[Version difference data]
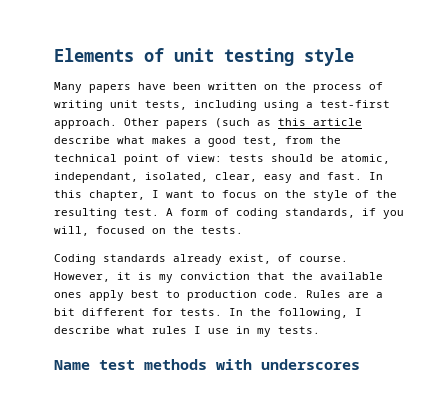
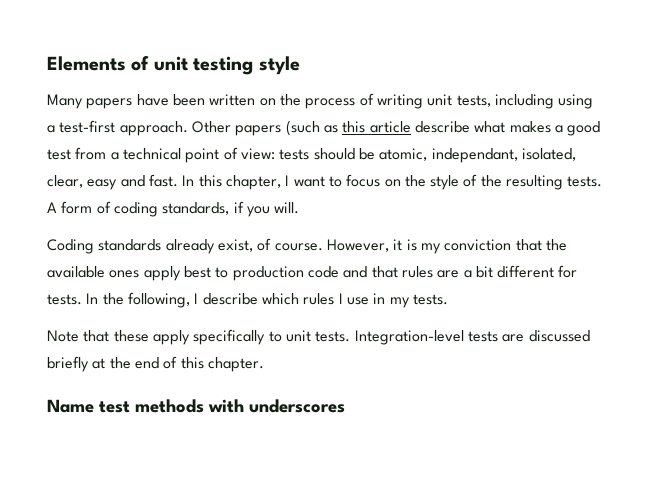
[243,136,341,146] test, from the -> [47,147,119,160] test from a
[124,208,159,216] test. -> [567,176,603,187] tests.
[54,226,243,236] will, focused on the tests. -> [274,202,300,214] will.
[264,290,341,298] code. Rules -> [307,266,433,278] code and that rules
[117,326,145,334] what -> [261,293,299,305] which
(320, 330) none -> [47,329,590,345] [47,356,264,372] // Note that these apply specifically to unit tests. Integration-level tests are discussed briefly at the end of this chapter.

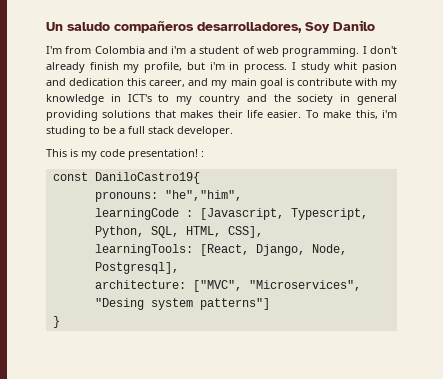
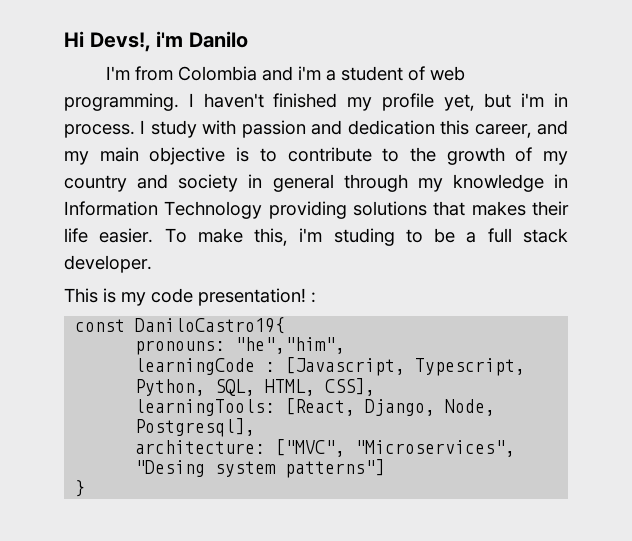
[46,21,330,33] Un saludo compañeros desarrolladores, Soy -> [64,31,184,52] Hi Devs!, i'm
[370,46,398,54] [46,62,183,73] don't already finish my profile, -> [203,93,475,111] haven't finished my profile yet,
[334,62,397,73] whit pasion -> [202,120,306,138] with passion
[259,78,397,89] [46,94,398,105] goal is contribute with my knowledge in ICT's to my country and the society in general -> [149,147,568,165] [64,174,568,192] [64,201,263,219] objective is to contribute to the growth of my country and society in general through my knowledge in Information Technology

- Exercise goal
Go through the entries above and copy each line holding the string "with".

- Reply
[334,62,397,73] whit pasion -> [202,120,306,138] with passion
[259,78,397,89] [46,94,398,105] goal is contribute with my knowledge in ICT's to my country and the society in general -> [149,147,568,165] [64,174,568,192] [64,201,263,219] objective is to contribute to the growth of my country and society in general through my knowledge in Information Technology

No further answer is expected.